Elle soutient qu’il est faux d’affirmer qu’elle n’aurait plus réglé les factures pour la location de sa chambre depuis le 1er avril 2022 alors que le certificat médical produit dans le cadre de l’instance qui a amenée à ce qu’elle soit placée sous mesure de curatelle renforcée établit que dès le 24 octobre 2022 ses facultés intellectuelles étaient altérées, cause de l’irrégularité des paiements.
Elle explique, encore, que la mise en location ou la vente d’un appartement dont elle est propriétaire indivis avec son fils et sa retraite permettront également de garantir le paiement des nouvelles factures, de telle sorte qu’elle sollicite un échelonnement du paiement de la dette sur une période de 24 mois.
La société ORPEA ne s’est pas prononcée sur cette demande.
***
Aux termes de l’article 1343-5 du code civil, le juge peut, compte tenu de la situation du débiteur et en considération des besoins du créancier, reporter ou échelonner, dans la limite de deux années, le paiement des sommes dues.
Il appartient au débiteur qui sollicite l’octroi d’un délai de paiement de justifier de sa situation financière afin d’établir qu’il est en capacité de régler l’intégralité de sa dette dans le délai proposé.
En l’espèce, si Madame [D] propose de mettre en location ou de vendre un appartement dont elle est propriétaire en indivision avec son fils, force est de constater qu’elle ne produit aucun mandat de vente ou de location.
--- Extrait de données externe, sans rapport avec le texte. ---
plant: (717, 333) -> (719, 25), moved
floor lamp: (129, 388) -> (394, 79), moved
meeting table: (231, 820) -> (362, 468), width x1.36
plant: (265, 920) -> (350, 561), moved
Par ailleurs, si elle a perçu une pension de retraite moyenne de 4 327,50 € par mois en 2024, force est de constater qu’elle ne règle que de manière très sporadique son loyer courant.
Enfin, le règlement de la dette de loyer en 24 échéances représente, en sus de ce loyer courant de plus de 4.000 €, la mensualité supérieure à 7.000 €
En conséquence, il apparaît que Madame [G] [F] veuve [D] a déjà bénéficié de très larges délais de paiement et que l’échéancier qu’elle propose a peu de chances d’être respecté.
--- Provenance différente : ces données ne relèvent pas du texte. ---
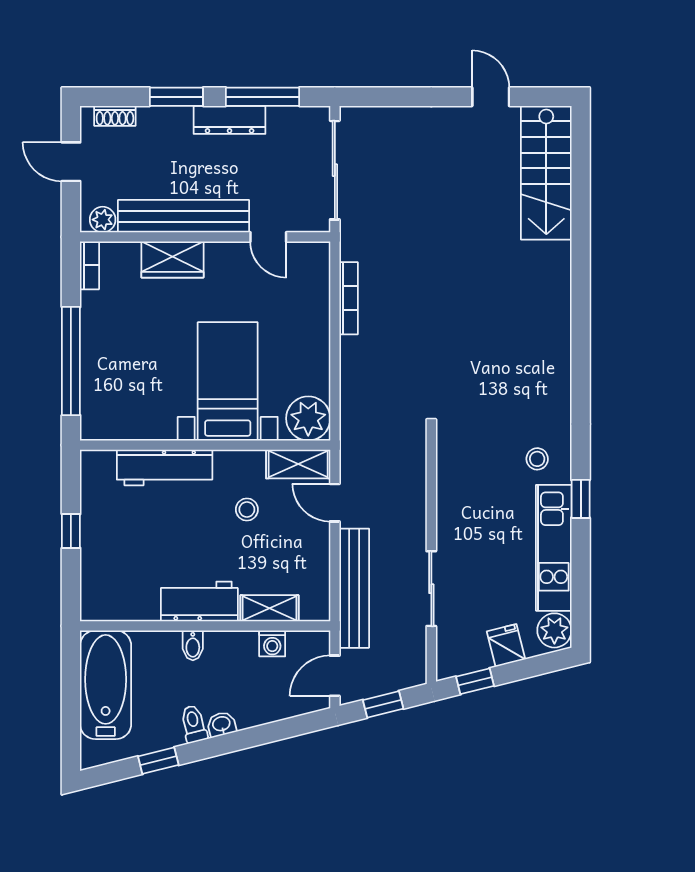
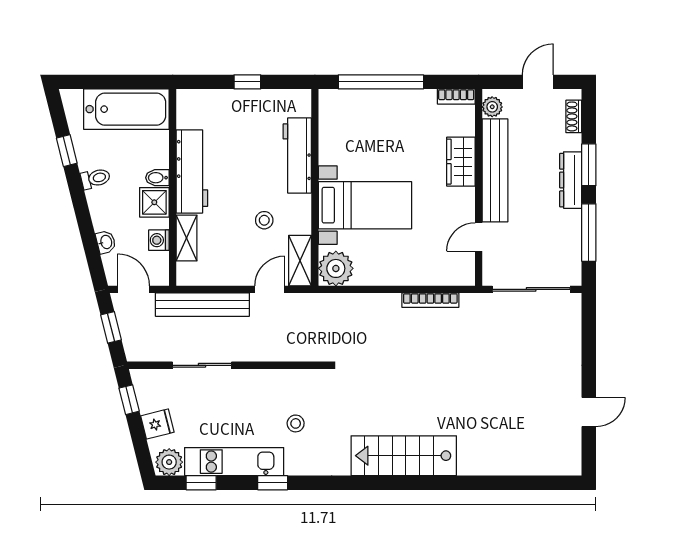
dresser: (230, 120) -> (571, 180), moved
stairs: (546, 173) -> (404, 456), moved
stool: (537, 459) -> (296, 423), moved
window: (581, 590) -> (201, 483), added
workbench: (199, 602) -> (192, 171), width x1.38
shower: (224, 649) -> (154, 202), added
washbasin: (221, 724) -> (106, 242), moved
Dès lors, elle sera déboutée de ce chef de demande.
Sur les autres demandes :
Il y a lieu de condamner Madame [G] [F] veuve [D], qui succombe, aux dépens.
Aux termes de l’article 700 du Code de procédure civile, le juge condamne la partie tenue aux dépens ou qui perd son procès à payer à l’autre partie la somme qu’il détermine, au titre des frais exposés et non compris dans les dépens. Dans tous les cas, le juge tient compte de l’équité ou de la situation économique de la partie condamnée. Il peut, même d’office, pour des raisons tirées des mêmes considérations, dire qu’il n’y a pas lieu à ces condamnations.
Madame [G] [F] veuve [D], condamnée aux dépens, devra verser à la société ORPEA, la somme de 1 000 €.
Enfin, il convient de rappeler que selon les dispositions de l’article 514 du code de procédure civile, les décisions de première instance sont de droit exécutoires à titre provisoire à moins que la loi ou la décision rendue n’en dispose autrement.
Le présent jugement est donc assorti de l’exécution provisoire de plein droit.
PAR CES MOTIFS
Le tribunal, statuant par jugement contradictoire, rendu en premier ressort et publiquement par mise à disposition au greffe,
CONDAMNE Madame [G] [F] veuve [D] à payer à la société anonyme ORPEA la somme de 169.129,38 € arrêtée au 14 mars 2025 assortie des intérêts au taux légal à compter du 29 octobre 2024 ;
REJETTE la demande de délais de paiement ;
CONDAMNE Madame [G] [F] veuve [D] aux entiers dépens ;
CONDAMNE Madame [G] [F] veuve [D] à verser, au titre de l’article 700 du Code de procédure civile, à la société anonyme ORPEA la somme de 1 000 € ;
RAPPELLE que l’exécution provisoire du présent jugement est de droit ;
DEBOUTE les parties du surplus de leurs demandes.
Jugement prononcé par mise à disposition au greffe le 03 MARS 2026 par Madame RODRIGUES, Vice-Présidente, siégeant en qualité de Juge Unique, assistée de Madame SOUMAHORO, Greffier, lesquelles ont signé la minute du présent jugement.